There's so much happening in this space, right now, with exciting mobile scanning solutions such as Project Tango on the horizon as well as seemingly every third project on Kickstarter (I exaggerate, but still). It's hard to know what the future holds for 3D scanning technologies such as Kinect Fusion that require a desktop-class system with a decent GPU, but it's certainly interesting to see how things are evolving.

  1. Hi!
    Im not an owner of a kinect sensor, but werry interested in buying one to do environmental scans for my job (as reference in CAD). I have tryed to understand whats the difference is between using Kinect Fusion and your AutoCAD implimentations. Can Kinect Fusion export the pointcloud, and Autocad import it? or does Kinect fusion not save the previously scaned pointcloud and just what it sees at the moment. (Can Kinect fusion export a 360 degree scan of a room for example? And do i understand you correctly that what you want to do is not use Kinect Fusion and directly import the pointcloud in AutoCAD?
    Thanks /Andreas

    1. The main Kinect Fusion app (which I should really refer to as "Kinect Fusion Explorer", which ships as a Kinect SDK sample) generally lets you create better scans - the 2D rendering of the volume is very efficient - but only allows exports of untextured .OBJ and .STL files. You would need to modify the code to support writing to a text file (a .xyz file containing points & RGB colours) which can then be indexed directly in AutoCAD 2014 or translated to a .RCP/.RCS file using ReCap Studio which can then be imported into AutoCAD 2015.
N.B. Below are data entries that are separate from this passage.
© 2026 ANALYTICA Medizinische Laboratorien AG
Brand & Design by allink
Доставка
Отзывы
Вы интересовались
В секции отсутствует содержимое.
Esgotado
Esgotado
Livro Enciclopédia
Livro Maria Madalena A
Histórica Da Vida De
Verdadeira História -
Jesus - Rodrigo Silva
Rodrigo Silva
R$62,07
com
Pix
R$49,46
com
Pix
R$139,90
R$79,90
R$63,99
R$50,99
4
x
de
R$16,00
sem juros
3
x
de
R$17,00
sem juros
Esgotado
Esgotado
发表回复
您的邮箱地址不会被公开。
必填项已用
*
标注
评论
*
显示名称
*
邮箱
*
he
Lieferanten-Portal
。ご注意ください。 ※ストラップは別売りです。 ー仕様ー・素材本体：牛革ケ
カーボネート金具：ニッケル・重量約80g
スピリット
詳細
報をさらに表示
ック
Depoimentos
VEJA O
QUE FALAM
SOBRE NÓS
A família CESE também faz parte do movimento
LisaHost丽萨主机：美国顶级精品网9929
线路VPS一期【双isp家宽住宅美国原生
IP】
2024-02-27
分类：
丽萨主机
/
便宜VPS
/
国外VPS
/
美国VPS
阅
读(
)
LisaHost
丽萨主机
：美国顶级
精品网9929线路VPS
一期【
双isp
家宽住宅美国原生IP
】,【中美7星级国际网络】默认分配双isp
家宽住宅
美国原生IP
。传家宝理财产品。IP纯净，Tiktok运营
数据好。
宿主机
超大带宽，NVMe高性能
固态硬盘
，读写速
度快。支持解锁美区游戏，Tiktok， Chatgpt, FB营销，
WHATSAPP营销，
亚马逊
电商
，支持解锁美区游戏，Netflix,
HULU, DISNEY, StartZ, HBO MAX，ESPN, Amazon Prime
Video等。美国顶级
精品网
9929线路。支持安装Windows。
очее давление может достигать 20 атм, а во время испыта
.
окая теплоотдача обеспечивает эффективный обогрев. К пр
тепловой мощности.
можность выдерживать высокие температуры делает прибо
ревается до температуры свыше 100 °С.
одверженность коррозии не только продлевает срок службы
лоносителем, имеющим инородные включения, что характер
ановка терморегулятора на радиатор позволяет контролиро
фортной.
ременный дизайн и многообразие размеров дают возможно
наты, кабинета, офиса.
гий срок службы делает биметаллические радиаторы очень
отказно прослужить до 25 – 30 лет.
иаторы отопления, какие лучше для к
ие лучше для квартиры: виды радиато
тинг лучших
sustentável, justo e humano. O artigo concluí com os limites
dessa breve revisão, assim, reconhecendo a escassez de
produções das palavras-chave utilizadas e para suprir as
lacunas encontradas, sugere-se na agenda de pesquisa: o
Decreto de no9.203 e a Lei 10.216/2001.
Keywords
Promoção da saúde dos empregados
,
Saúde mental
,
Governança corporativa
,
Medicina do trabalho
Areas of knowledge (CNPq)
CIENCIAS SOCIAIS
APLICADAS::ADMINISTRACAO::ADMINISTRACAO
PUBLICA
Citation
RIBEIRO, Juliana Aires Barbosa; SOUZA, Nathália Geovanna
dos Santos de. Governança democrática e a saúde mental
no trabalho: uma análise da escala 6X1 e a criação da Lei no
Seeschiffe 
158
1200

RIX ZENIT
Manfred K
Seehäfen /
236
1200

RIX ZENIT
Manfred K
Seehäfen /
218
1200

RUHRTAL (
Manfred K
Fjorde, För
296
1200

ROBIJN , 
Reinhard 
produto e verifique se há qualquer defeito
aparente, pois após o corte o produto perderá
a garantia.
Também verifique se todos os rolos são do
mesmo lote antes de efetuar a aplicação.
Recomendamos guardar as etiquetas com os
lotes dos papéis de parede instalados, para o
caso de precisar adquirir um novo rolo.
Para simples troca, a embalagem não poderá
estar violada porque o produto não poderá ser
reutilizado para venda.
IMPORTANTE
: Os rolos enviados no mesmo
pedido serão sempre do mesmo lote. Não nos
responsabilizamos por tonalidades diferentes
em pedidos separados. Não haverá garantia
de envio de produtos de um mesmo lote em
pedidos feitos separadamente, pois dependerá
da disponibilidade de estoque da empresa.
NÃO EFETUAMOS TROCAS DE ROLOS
      Kinect Fusion aggregates multiple frames of depth/colour data, so you can map a volume from multiple sides. The volume you can scan is dependent on the size of your GPU's memory, so I wouldn't expect to scan an unlimited area, though.
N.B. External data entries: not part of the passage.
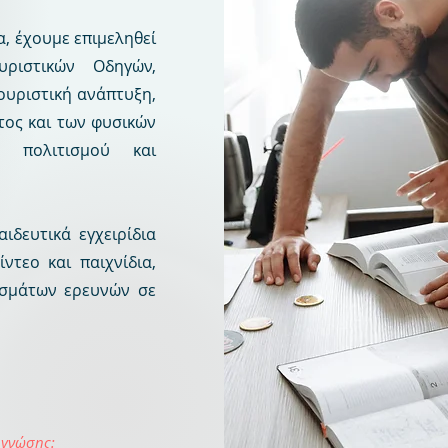
α, έχουμε επιμεληθεί
ριστικών Οδηγών,
ουριστική ανάπτυξη,
τος και των φυσικών
 πολιτισμού και
ιδευτικά εγχειρίδια
ίντεο και παιχνίδια,
εσμάτων ερευνών σε
 γνώσης: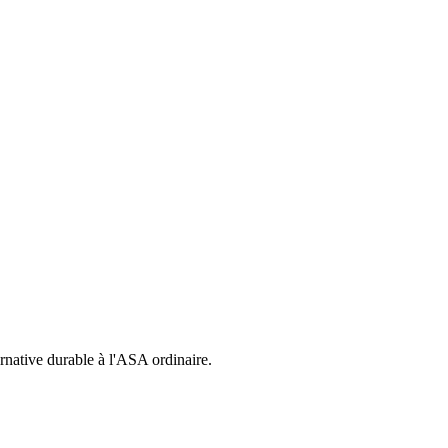
ernative durable à l'ASA ordinaire.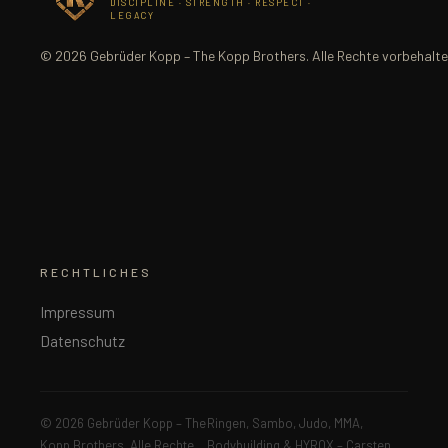
DISCIPLINE · STRENGTH · RESPECT ·
LEGACY
© 2026 Gebrüder Kopp – The Kopp Brothers. Alle Rechte vorbehalte
RECHTLICHES
Impressum
Datenschutz
© 2026 Gebrüder Kopp – The
Ringen, Sambo, Judo, MMA,
Kopp Brothers. Alle Rechte
Bodybuilding & HYROX – Carsten,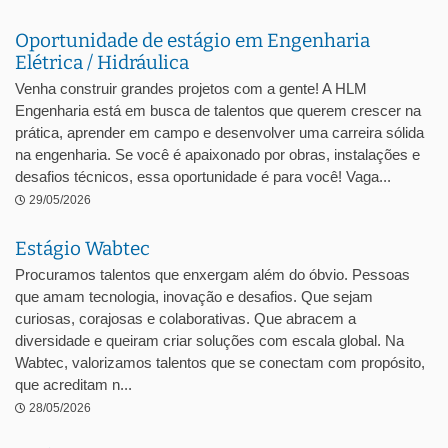
Oportunidade de estágio em Engenharia
Elétrica / Hidráulica
Venha construir grandes projetos com a gente! A HLM
Engenharia está em busca de talentos que querem crescer na
prática, aprender em campo e desenvolver uma carreira sólida
na engenharia. Se você é apaixonado por obras, instalações e
desafios técnicos, essa oportunidade é para você! Vaga...
29/05/2026
Estágio Wabtec
Procuramos talentos que enxergam além do óbvio. Pessoas
que amam tecnologia, inovação e desafios. Que sejam
curiosas, corajosas e colaborativas. Que abracem a
diversidade e queiram criar soluções com escala global. Na
Wabtec, valorizamos talentos que se conectam com propósito,
que acreditam n...
28/05/2026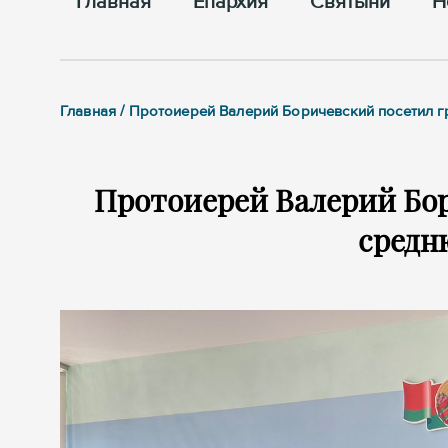
Главная
Епархия
Cвятыни
Н
Главная / Протоиерей Валерий Боричевский посетил
Протоиерей Валерий Бо
средн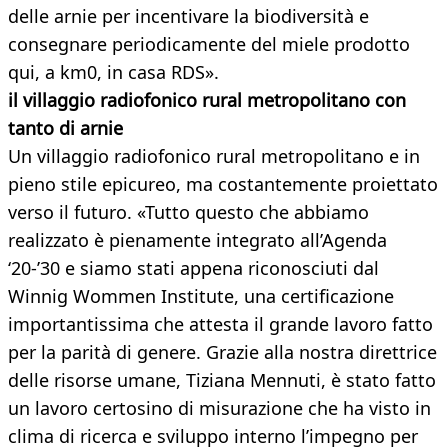
delle arnie per incentivare la biodiversità e
consegnare periodicamente del miele prodotto
qui, a km0, in casa RDS».
il villaggio radiofonico rural metropolitano con
tanto di arnie
Un villaggio radiofonico rural metropolitano e in
pieno stile epicureo, ma costantemente proiettato
verso il futuro. «Tutto questo che abbiamo
realizzato è pienamente integrato all’Agenda
‘20-’30 e siamo stati appena riconosciuti dal
Winnig Wommen Institute, una certificazione
importantissima che attesta il grande lavoro fatto
per la parità di genere. Grazie alla nostra direttrice
delle risorse umane, Tiziana Mennuti, è stato fatto
un lavoro certosino di misurazione che ha visto in
clima di ricerca e sviluppo interno l’impegno per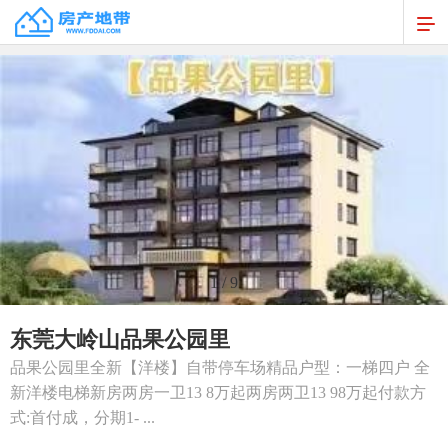
1
/
9
东莞大岭山品果公园里
品果公园里全新【洋楼】自带停车场精品户型：️一梯四户 全
新洋楼️电梯新房两房一卫13 8万起两房两卫13 98万起付款方
式:首付️成，分期1- ...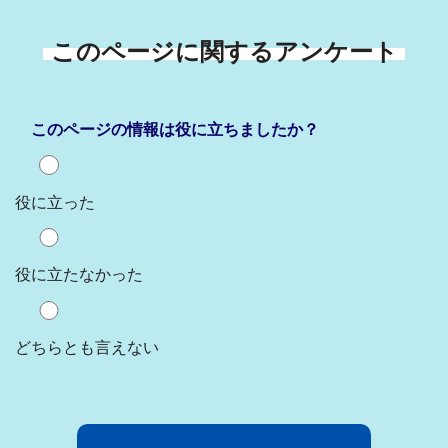
このページに関するアンケート
このページの情報は役に立ちましたか？
役に立った
役に立たなかった
どちらとも言えない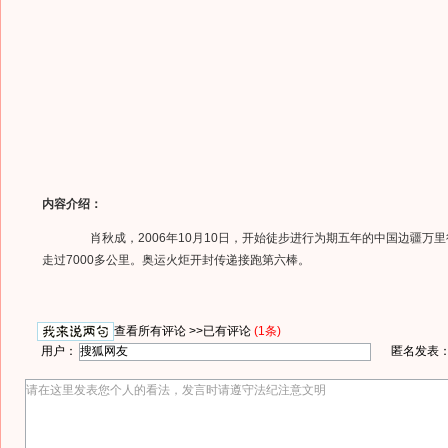
内容介绍：
肖秋成，2006年10月10日，开始徒步进行为期五年的中国边疆万里
走过7000多公里。奥运火炬开封传递接跑第六棒。
查看所有评论 >>
已有评论
(1条)
用户：
匿名发表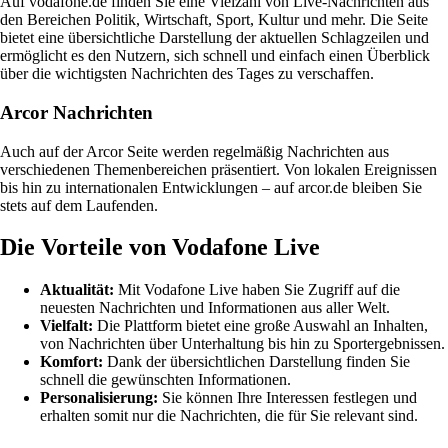
Auf vodafone.de finden Sie eine Vielzahl von Live-Nachrichten aus
den Bereichen Politik, Wirtschaft, Sport, Kultur und mehr. Die Seite
bietet eine übersichtliche Darstellung der aktuellen Schlagzeilen und
ermöglicht es den Nutzern, sich schnell und einfach einen Überblick
über die wichtigsten Nachrichten des Tages zu verschaffen.
Arcor Nachrichten
Auch auf der Arcor Seite werden regelmäßig Nachrichten aus
verschiedenen Themenbereichen präsentiert. Von lokalen Ereignissen
bis hin zu internationalen Entwicklungen – auf arcor.de bleiben Sie
stets auf dem Laufenden.
Die Vorteile von Vodafone Live
Aktualität:
Mit Vodafone Live haben Sie Zugriff auf die
neuesten Nachrichten und Informationen aus aller Welt.
Vielfalt:
Die Plattform bietet eine große Auswahl an Inhalten,
von Nachrichten über Unterhaltung bis hin zu Sportergebnissen.
Komfort:
Dank der übersichtlichen Darstellung finden Sie
schnell die gewünschten Informationen.
Personalisierung:
Sie können Ihre Interessen festlegen und
erhalten somit nur die Nachrichten, die für Sie relevant sind.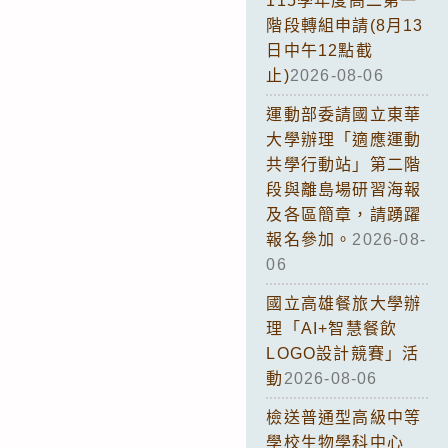
115學年度高二第一
階段轉組申請(8月13
日中午12點截
止)
2026-08-06
運動部委請國立東華
大學辦理「適應運動
共學行動站」第二階
段與離島場研習海報
及各區簡章，請踴躍
報名參加。
2026-08-
06
國立高雄餐旅大學辦
理「AI+智慧餐飲
LOGO設計競賽」活
動
2026-08-06
檢送普通型高級中等
學校生物學科中心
      I've taken big chunks of code from the Kinect Fusion Explorer sample and have embedded them directly in AutoCAD, displaying a "point cloud" transiently during the scanning process rather than using the 2D rendered output. Which has its pros and cons, let's say. 🙂

      I hope this clarifies some points,

      Kean

      1. Thanks for the clarification! I hope you post some compiled files in the future 🙂
        Fantastisk work! Make the same for autodesk inventor 😉

      2. Hi Kean,

        If the option to export textured meshes is not there, you can always use VoxelHashing (google it for the github sources), or resort to photogrammetry (Pix4DMapper, PhotoScan).

        Although it's somewhat weird, since we have a full HD camera on the Kinect 2 which could be used for the texturing of the resultant mesh, not only for color-grading of the point clouds.